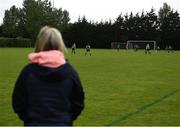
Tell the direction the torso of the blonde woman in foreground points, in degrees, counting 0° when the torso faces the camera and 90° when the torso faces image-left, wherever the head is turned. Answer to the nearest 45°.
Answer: approximately 180°

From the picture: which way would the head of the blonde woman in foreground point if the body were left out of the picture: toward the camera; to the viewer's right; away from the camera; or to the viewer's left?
away from the camera
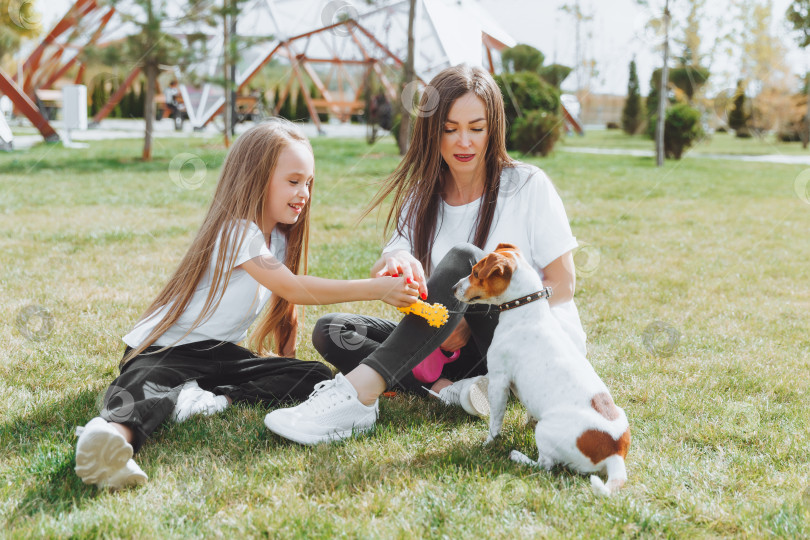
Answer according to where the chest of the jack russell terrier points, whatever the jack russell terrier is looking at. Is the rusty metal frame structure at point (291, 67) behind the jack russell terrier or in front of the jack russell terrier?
in front

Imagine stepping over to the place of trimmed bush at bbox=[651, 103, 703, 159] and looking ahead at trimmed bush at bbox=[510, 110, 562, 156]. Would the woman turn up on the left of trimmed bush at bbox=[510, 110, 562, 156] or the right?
left

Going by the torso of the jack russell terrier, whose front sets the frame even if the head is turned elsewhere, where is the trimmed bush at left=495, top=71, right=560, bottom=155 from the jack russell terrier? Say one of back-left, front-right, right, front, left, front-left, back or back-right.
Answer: front-right

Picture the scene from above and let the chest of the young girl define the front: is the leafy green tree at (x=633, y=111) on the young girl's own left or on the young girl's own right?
on the young girl's own left

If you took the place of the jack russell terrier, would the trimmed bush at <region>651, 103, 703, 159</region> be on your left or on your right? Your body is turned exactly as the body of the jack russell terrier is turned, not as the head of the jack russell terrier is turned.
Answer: on your right

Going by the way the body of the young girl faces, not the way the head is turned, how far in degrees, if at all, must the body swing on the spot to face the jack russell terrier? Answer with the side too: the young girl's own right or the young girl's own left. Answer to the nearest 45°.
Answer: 0° — they already face it

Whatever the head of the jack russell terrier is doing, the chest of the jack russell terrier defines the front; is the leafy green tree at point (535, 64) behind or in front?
in front

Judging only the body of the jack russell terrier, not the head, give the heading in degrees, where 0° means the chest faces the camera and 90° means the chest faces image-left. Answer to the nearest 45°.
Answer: approximately 135°
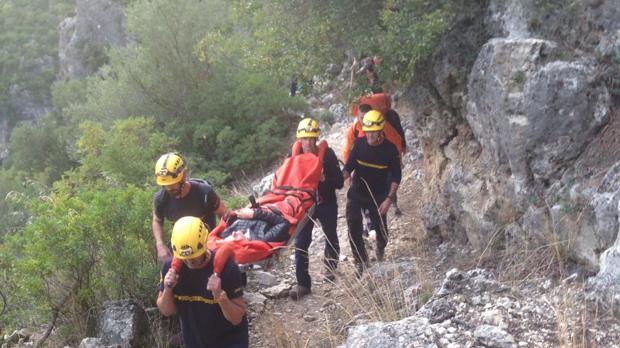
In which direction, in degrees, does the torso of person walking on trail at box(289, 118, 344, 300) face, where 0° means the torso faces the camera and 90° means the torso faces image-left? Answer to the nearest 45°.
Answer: approximately 0°

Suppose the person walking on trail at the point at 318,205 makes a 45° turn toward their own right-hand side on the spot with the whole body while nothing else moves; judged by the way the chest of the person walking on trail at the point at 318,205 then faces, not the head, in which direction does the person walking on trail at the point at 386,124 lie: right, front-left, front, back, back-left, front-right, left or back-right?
back

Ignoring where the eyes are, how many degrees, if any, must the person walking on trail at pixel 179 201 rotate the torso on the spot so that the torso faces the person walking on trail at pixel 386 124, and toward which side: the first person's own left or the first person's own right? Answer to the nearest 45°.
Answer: approximately 180°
+++
** INSTRUCTIONS FOR THE TASK **
A word-for-word copy of the material is required; pictures stay out of it.

** WRITTEN SOLUTION **
Tell the direction the torso of the blonde woman in foreground points, in degrees, counting 0° when the torso faces the camera and 90° when the torso faces image-left, wherever the head is turned. Answer to the nearest 45°.
Answer: approximately 180°

From the picture: which way would the head of the blonde woman in foreground point if the body were left out of the picture: toward the camera; to the viewer's right; away from the camera; or to the viewer's left?
away from the camera
Answer according to where the chest of the jack russell terrier points, whatever the jack russell terrier is looking at. Is the rusty metal frame structure at point (291, 67) behind the jack russell terrier or in front of the jack russell terrier?
in front

Imagine stepping over to the place of trimmed bush at bbox=[651, 103, 703, 159] and looking ahead at trimmed bush at bbox=[510, 110, 562, 156]. Would the woman turn up on the left of trimmed bush at bbox=[510, 110, 562, 156] or the right?
left

Going by the torso of the jack russell terrier, whose front sets the frame even if the head is turned elsewhere, where is the trimmed bush at left=495, top=71, right=560, bottom=155 from the jack russell terrier? Say one of back-left, front-right, right, front, left, front-left, back or back-right.
Answer: front-right

Picture the scene from above and let the chest of the young girl define the front: is the leafy green tree at (x=633, y=111) on the young girl's own left or on the young girl's own right?
on the young girl's own left

If you took the place of the jack russell terrier, would the trimmed bush at <region>651, 103, 703, 159</region> be on your left or on your right? Your body is turned exactly as the body of the jack russell terrier is turned, not as the head of the jack russell terrier is turned.
Answer: on your right

Going by the way the body of the young girl faces, not the way the head is turned, how far in degrees, if at all, must the body swing on the spot to face the jack russell terrier? Answer with the side too: the young girl's own right or the young girl's own left. Answer to the nearest 45°.
Answer: 0° — they already face it

Whatever the head of the jack russell terrier is doing, the chest of the jack russell terrier defines the front; is the leafy green tree at point (535, 64) behind or in front?
in front

Judging only the body of the jack russell terrier, not the head, give the heading in degrees, where 0° means the chest faces the camera and 90° means the chest faces image-left. Answer to the nearest 45°.
Answer: approximately 135°
In which direction, in degrees, does the torso of person walking on trail at box(289, 118, 344, 300) face, where 0° means the torso faces the camera and 90° means the torso faces image-left? Answer to the nearest 45°.
Answer: approximately 0°

Suppose the person walking on trail at the point at 318,205 makes a 45° turn toward their own right-hand side on the spot with the whole body while nothing else moves; judged by the way the chest of the person walking on trail at the point at 318,205 then faces, not the head, in which direction does the person walking on trail at the point at 386,124 lie: right, front-left, front, back, back-left, front-right, left or back-right?
back

Ignoring where the eyes are, how many degrees, if any, must the person walking on trail at pixel 179 201 rotate the torso on the spot so that the torso faces the person walking on trail at pixel 386 124, and toward which side: the first person's own left or the first person's own right? Answer to the nearest 45°.
Answer: approximately 180°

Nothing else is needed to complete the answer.